Os Concertos de Brandenburgo são destaques de um dos períodos mais felizes e mais produtivos da vida de Bach. É provável que o próprio Bach tenha dirigido as primeiras apresentações em Köthen. O nome pelo qual a obra é hoje conhecida só apareceu 150 anos mais tarde, quando o biógrafo de Bach, Philipp Spitta, chamou-os assim pela primeira vez. O nome pegou.
Bach pensava nos concertos como um conjunto separado de peças. Cada um dos seis requer uma combinação diferente de instrumentos, assim como solistas altamente qualificados. O Margrave tinha sua própria orquestra em Berlim, mas era um grupo de executantes em sua maioria medíocre. Todas as evidências sugerem que estes concertos adequavam-se mais aos talentos dos músicos de Köthen.
Joshua Rifkin oferece uma explicação para que os Brandenburgo fosse ignorados por quem os recebera: “Como iria acontecer tantas vezes em sua vida, o gênio de Bach criava obras acima das capacidades dos músicos comuns e por isso eram esquecidas. Só mesmo em Coethen poderiam ser interpretadas!”. Com efeito, os Concertos permaneceram desconhecidos por meia dúzia de gerações, até que foram finalmente publicados em 1850, em comemoração ao centenário da morte de Bach. Mesmo assim, sua popularidade teria de esperar pelos toca-discos.

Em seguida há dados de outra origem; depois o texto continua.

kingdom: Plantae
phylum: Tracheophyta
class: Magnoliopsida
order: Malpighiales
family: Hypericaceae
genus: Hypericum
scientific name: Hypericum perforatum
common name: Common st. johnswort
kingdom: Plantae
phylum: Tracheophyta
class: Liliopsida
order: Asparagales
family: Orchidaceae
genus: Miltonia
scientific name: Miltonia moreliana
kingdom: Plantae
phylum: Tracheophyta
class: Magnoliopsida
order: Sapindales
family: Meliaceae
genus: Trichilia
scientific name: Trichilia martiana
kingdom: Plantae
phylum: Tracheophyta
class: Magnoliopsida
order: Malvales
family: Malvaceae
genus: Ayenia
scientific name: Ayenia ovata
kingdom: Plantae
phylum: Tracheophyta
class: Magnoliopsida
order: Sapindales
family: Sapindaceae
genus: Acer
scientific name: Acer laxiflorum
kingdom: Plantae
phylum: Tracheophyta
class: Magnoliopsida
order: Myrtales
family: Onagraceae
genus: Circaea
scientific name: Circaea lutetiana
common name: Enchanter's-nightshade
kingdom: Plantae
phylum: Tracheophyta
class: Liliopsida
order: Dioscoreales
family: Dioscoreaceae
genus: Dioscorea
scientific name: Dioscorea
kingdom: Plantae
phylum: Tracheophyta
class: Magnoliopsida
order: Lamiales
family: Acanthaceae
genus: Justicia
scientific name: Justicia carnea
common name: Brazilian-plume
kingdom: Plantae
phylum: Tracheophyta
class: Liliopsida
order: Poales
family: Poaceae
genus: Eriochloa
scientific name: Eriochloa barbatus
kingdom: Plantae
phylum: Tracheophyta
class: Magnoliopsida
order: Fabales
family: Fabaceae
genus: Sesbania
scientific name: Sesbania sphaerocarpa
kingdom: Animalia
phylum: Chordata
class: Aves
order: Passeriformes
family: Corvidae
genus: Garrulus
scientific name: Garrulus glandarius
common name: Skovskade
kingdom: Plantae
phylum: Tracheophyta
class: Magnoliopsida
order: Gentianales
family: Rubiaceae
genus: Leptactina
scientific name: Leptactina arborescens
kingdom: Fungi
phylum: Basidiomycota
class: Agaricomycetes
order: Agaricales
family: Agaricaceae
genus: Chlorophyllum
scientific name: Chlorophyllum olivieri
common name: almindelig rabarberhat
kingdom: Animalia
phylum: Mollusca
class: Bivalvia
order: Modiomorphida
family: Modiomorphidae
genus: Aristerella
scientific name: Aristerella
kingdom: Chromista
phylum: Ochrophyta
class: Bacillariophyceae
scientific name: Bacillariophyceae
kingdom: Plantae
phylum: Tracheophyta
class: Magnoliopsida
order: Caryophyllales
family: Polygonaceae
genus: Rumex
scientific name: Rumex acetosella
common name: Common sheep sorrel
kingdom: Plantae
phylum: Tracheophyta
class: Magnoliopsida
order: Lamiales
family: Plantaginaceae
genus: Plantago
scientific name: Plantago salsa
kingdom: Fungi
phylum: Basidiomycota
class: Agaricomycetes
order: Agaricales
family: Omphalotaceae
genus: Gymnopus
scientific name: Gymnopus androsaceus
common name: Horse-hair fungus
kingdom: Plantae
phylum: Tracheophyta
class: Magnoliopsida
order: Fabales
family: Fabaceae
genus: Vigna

Os Concertos de Brandenburgo talvez sejam um dos maiores exemplos do pensamento criativo de Bach, pois compreende estilo contrapontístico, variedade de instrumentação, complexa estrutura interna e enorme profundidade. Eles não se destinavam a deslumbrar teóricos ou a desafiar intelectuais, mas sim causar puro prazer a músicos e ouvintes.
O concerto era a forma mais popular de música instrumental durante o barroco tardio, o principal veículo de expressão para os sentimentos, papel depois assumido pela sinfonia. Cada Brandenburgo segue a convenção do concerto grosso, em que dois ou mais instrumentos solo são destacados de um conjunto orquestral. Os concertos também observam a convenção de três movimentos, rápido-lento-rápido.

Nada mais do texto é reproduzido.